Martha Bennett of Giga says the EMU will cause chaos in 1999, and it will be worse in 2000.

That is a powerful word, chaos. It has a nice ring to it.

This is from TECH WEB NEWS (Feb. 24).

* * * * * * * * *

Postponing the introduction of a pan-European currency would significantly help tackling the year 2000 date change problem. So says the head of a campaign set up by the British government to promote awareness of the millennium computer problem.

Organizations face "certain muddle and possible disaster" if the creation of a pan-European currency is not delayed from its scheduled date of Jan. 1, 1999, according to Robin Guenier, head of Taskforce 2000, in an article to be published next month. Germany, France, and several other countries are to abandon their individual currencies and share a single currency -- known as the Euro -- by 2002, under the European Monetary Union plan drawn up by the European Union. However, the countries will effectively share a single currency from Jan. 1, 1999, when their exchange rates are frozen.

The task of preparing time-sensitive computer equipment for the millennium date change "is probably the biggest computer job ever" for some organizations, and there is "barely enough time for either job," says Guenier in the article, to be published in Computer Weekly, a United Kingdom business magazine. Postponing the introduction of the Euro would make a significant contribution to "overcoming the threat" of the year 2000, he added.

On average, only 11 percent of small to medium-sized businesses in the European Union have acted on the IT implications of introducing the Euro, according to a report published earlier this month by the U.K. branch of accountancy Grant Thornton. European Monetary Union will require reprogramming of most companies' financial computer systems. . . .

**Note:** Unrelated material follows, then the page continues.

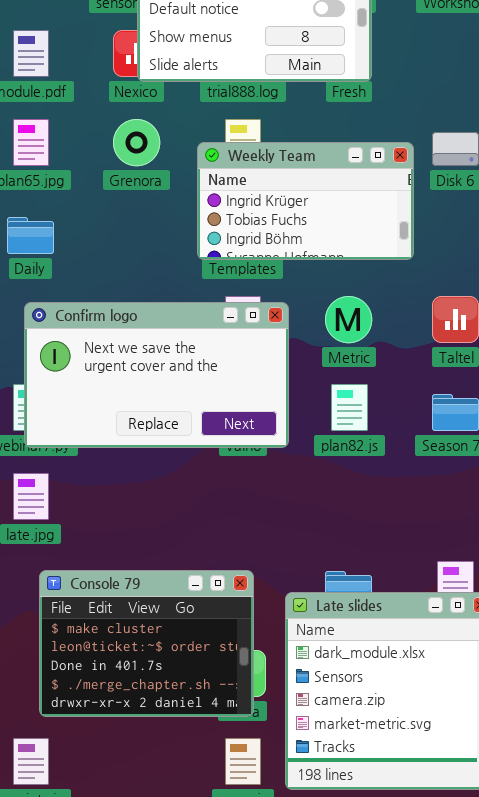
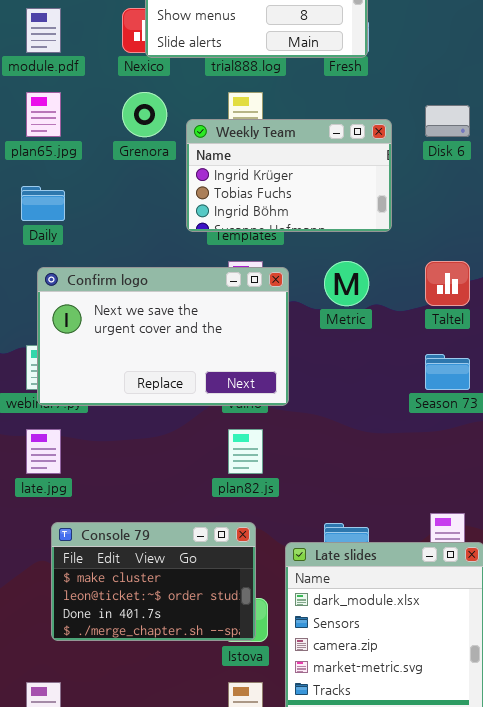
Weekly Team: [197,142,414,260] -> [186,119,392,232], moved
plan82.js: [331,384,368,431] -> [228,429,263,474], moved
Console 79: [39,570,254,717] -> [51,522,256,641], resized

But the problems governments would experience if the Euro's introduction date were changed are too great, and the date is unlikely to be changed, said Martha Bennett, vice president of research in Europe, at Giga Information Group. "They won't do it," Bennett said. "It will go ahead regardless because some financial institutions are so far down the track that lawsuits would follow any change."

The European Monetary Union is going to cause chaos at the beginning of next year, and the millennium problem will cause an even bigger problem at the beginning of 2000, Bennett said. "But politics will at times override all sense. We're dealing with an issue of political will, and the rest," the computer industry, "will have to follow by example."